### [PROBLEM STATEMENT]
A single number is the answer: the count of lines in the records that hold the word "localhost".

Plain-text document sources
**********

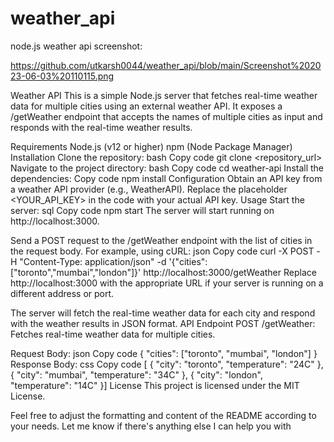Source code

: # weather_api 


node.js weather api screenshot:

https://github.com/utkarsh0044/weather_api/blob/main/Screenshot%202023-06-03%20110115.png

Weather API
This is a simple Node.js server that fetches real-time weather data for multiple cities using an external weather API. It exposes a /getWeather endpoint that accepts the names of multiple cities as input and responds with the real-time weather results.

Requirements
Node.js (v12 or higher)
npm (Node Package Manager)
Installation
Clone the repository:
bash
Copy code
git clone <repository_url>
Navigate to the project directory:
bash
Copy code
cd weather-api
Install the dependencies:
Copy code
npm install
Configuration
Obtain an API key from a weather API provider (e.g., WeatherAPI).
Replace the placeholder <YOUR_API_KEY> in the code with your actual API key.
Usage
Start the server:
sql
Copy code
npm start
The server will start running on http://localhost:3000.

Send a POST request to the /getWeather endpoint with the list of cities in the request body. For example, using cURL:
json
Copy code
curl -X POST -H "Content-Type: application/json" -d '{"cities":["toronto","mumbai","london"]}' http://localhost:3000/getWeather
Replace http://localhost:3000 with the appropriate URL if your server is running on a different address or port.

The server will fetch the real-time weather data for each city and respond with the weather results in JSON format.
API Endpoint
POST /getWeather: Fetches real-time weather data for multiple cities.

Request Body:
json
Copy code
{
  "cities": ["toronto", "mumbai", "london"]
}
Response Body:
css
Copy code
[  {    "city": "toronto",    "temperature": "24C"  },  {    "city": "mumbai",    "temperature": "34C"  },  {    "city": "london",    "temperature": "14C"  }]
License
This project is licensed under the MIT License.

Feel free to adjust the formatting and content of the README according to your needs. Let me know if there's anything else I can help you with
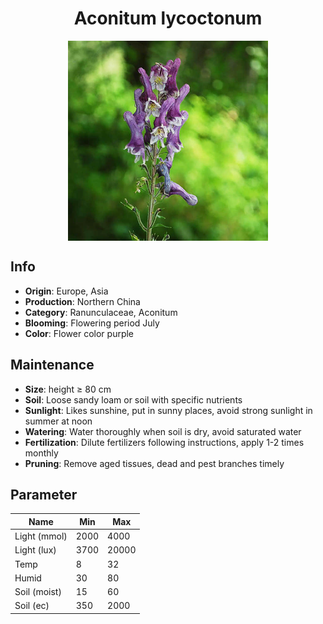 <h1 align='center'>Aconitum lycoctonum</h1>
<p align="center">
    <img 
        align='center'
        width='320'
        src="../images/aconitum lycoctonum.png" 
        alt='Aconitum lycoctonum' />
</p>

## Info

 - **Origin**: Europe, Asia
 - **Production**: Northern China
 - **Category**: Ranunculaceae, Aconitum
 - **Blooming**: Flowering period July
 - **Color**: Flower color purple

## Maintenance

 - **Size**: height ≥ 80 cm
 - **Soil**: Loose sandy loam or soil with specific nutrients
 - **Sunlight**: Likes sunshine, put in sunny places, avoid strong sunlight in summer at noon
 - **Watering**: Water thoroughly when soil is dry, avoid saturated water
 - **Fertilization**: Dilute fertilizers following instructions, apply 1-2 times monthly
 - **Pruning**: Remove aged tissues, dead and pest branches timely

## Parameter

| Name         | Min  | Max   |
|--------------|------|-------|
| Light (mmol) | 2000 | 4000  |
| Light (lux)  | 3700 | 20000 |
| Temp         | 8    | 32    |
| Humid        | 30   | 80    |
| Soil (moist) | 15   | 60    |
| Soil (ec)    | 350  | 2000  |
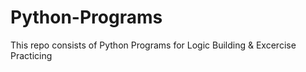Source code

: # Python-Programs
This repo consists of Python Programs for Logic Building &amp; Excercise Practicing
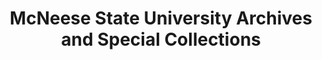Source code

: ---
layout: repo
title: "McNeese State University Archives and Special Collections"
id: 25408
permalink: repos/25408/
---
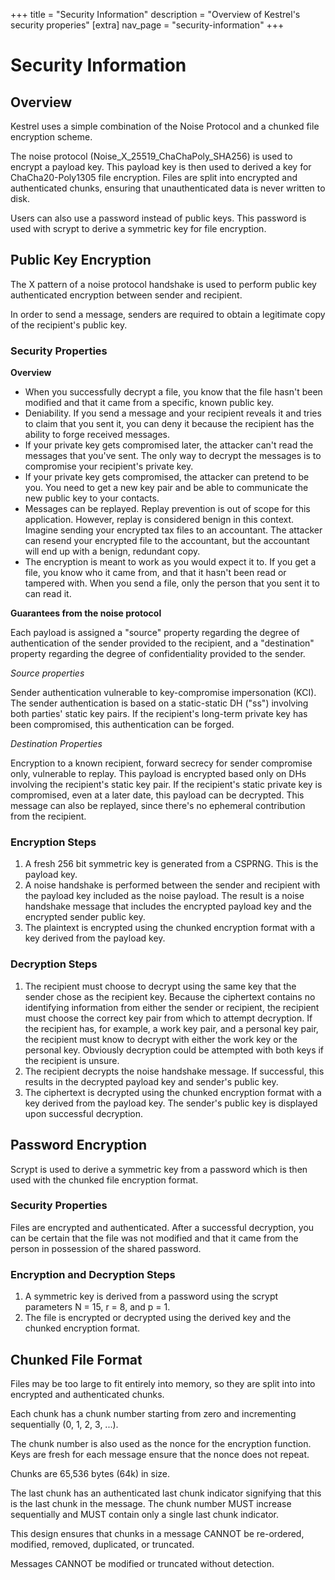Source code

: +++
title = "Security Information"
description = "Overview of Kestrel's security properies"
[extra]
nav_page = "security-information"
+++

# Security Information

## Overview

Kestrel uses a simple combination of the Noise Protocol and a
chunked file encryption scheme.

The noise protocol (Noise_X_25519_ChaChaPoly_SHA256) is used to encrypt a
payload key. This payload key is then used to derived a key for
ChaCha20-Poly1305 file encryption. Files are split into encrypted and
authenticated chunks, ensuring that unauthenticated data is never written to disk.

Users can also use a password instead of public keys. This password is used
with scrypt to derive a symmetric key for file encryption.


## Public Key Encryption

The X pattern of a noise protocol handshake is used to perform public key
authenticated encryption between sender and recipient.

In order to send a message, senders are required to obtain a legitimate copy
of the recipient's public key.

### Security Properties

**Overview**

- When you successfully decrypt a file, you know that the file hasn't been
  modified and that it came from a specific, known public key.
- Deniability. If you send a message and your recipient reveals it and tries
  to claim that you sent it, you can deny it because the recipient has the
  ability to forge received messages.
- If your private key gets compromised later, the attacker can't read the
  messages that you've sent. The only way to decrypt the messages is to
  compromise your recipient's private key.
- If your private key gets compromised, the attacker can pretend to be you.
  You need to get a new key pair and be able to communicate the new public key
  to your contacts.
- Messages can be replayed. Replay prevention is out of scope for this
  application. However, replay is considered benign in this context. Imagine
  sending your encrypted tax files to an accountant. The attacker can resend
  your encrypted file to the accountant, but the accountant will end up with a
  benign, redundant copy.
- The encryption is meant to work as you would expect it to. If you get a file,
  you know who it came from, and that it hasn't been read or tampered with.
  When you send a file, only the person that you sent it to can read it.

**Guarantees from the noise protocol**

Each payload is assigned a "source" property regarding the degree of
authentication of the sender provided to the recipient, and a "destination"
property regarding the degree of confidentiality provided to the sender.

_Source properties_

Sender authentication vulnerable to key-compromise impersonation (KCI).
The sender authentication is based on a static-static DH ("ss") involving both
parties' static key pairs. If the recipient's long-term private key has been
compromised, this authentication can be forged.

_Destination Properties_

Encryption to a known recipient, forward secrecy for sender compromise only,
vulnerable to replay. This payload is encrypted based only on DHs involving the
recipient's static key pair. If the recipient's static private key is
compromised, even at a later date, this payload can be decrypted. This message
can also be replayed, since there's no ephemeral contribution from the
recipient.

### Encryption Steps

1. A fresh 256 bit symmetric key is generated from a CSPRNG. This is the
   payload key.
2. A noise handshake is performed between the sender and recipient with the
   payload key included as the noise payload. The result is a noise handshake
   message that includes the encrypted payload key and the encrypted sender
   public key.
3. The plaintext is encrypted using the chunked encryption format with a key
   derived from the payload key.

### Decryption Steps

1. The recipient must choose to decrypt using the same key that the sender
   chose as the recipient key. Because the ciphertext contains no identifying
   information from either the sender or recipient, the recipient must choose
   the correct key pair from which to attempt decryption. If the recipient has,
   for example, a work key pair, and a personal key pair, the recipient must
   know to decrypt with either the work key or the personal key. Obviously
   decryption could be attempted with both keys if the recipient is unsure.
2. The recipient decrypts the noise handshake message. If successful, this
   results in the decrypted payload key and sender's public key.
3. The ciphertext is decrypted using the chunked encryption format with a
   key derived from the payload key. The sender's public key is displayed upon
   successful decryption.


## Password Encryption

Scrypt is used to derive a symmetric key from a password which is then used
with the chunked file encryption format.

### Security Properties

Files are encrypted and authenticated. After a successful decryption, you can
be certain that the file was not modified and that it came from the person in
possession of the shared password.

### Encryption and Decryption Steps

1. A symmetric key is derived from a password using the scrypt parameters
   N = 15, r = 8, and p = 1.
2. The file is encrypted or decrypted using the derived key and the chunked
   encryption format.

## Chunked File Format

Files may be too large to fit entirely into memory, so they are split into
into encrypted and authenticated chunks.

Each chunk has a chunk number starting from zero and incrementing
sequentially (0, 1, 2, 3, ...).

The chunk number is also used as the nonce for the encryption function. Keys
are fresh for each message ensure that the nonce does not repeat.

Chunks are 65,536 bytes (64k) in size.

The last chunk has an authenticated last chunk indicator signifying that this
is the last chunk in the message. The chunk number MUST increase sequentially
and MUST contain only a single last chunk indicator.

This design ensures that chunks in a message CANNOT be re-ordered, modified, removed, duplicated, or truncated.

Messages CANNOT be modified or truncated without detection.
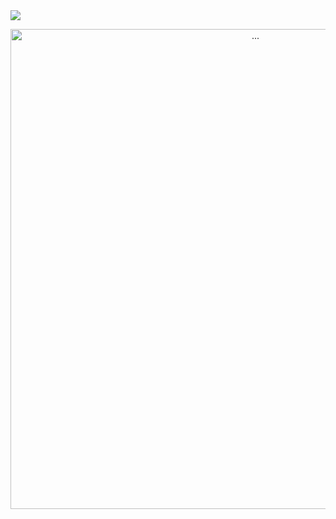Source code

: <img src="https://capsule-render.vercel.app/api?type=waving&color=auto&height=200&section=header&text=私はトイレの神様だ。&fontSize=90" />
<p align="center">
<img alt="..." src="https://user-images.githubusercontent.com/48057918/202836555-ad0093e2-523a-4742-b280-f48f59518906.gif" style="width:80vw;" />
</p>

**********

### [YOUR RESPONSE]
3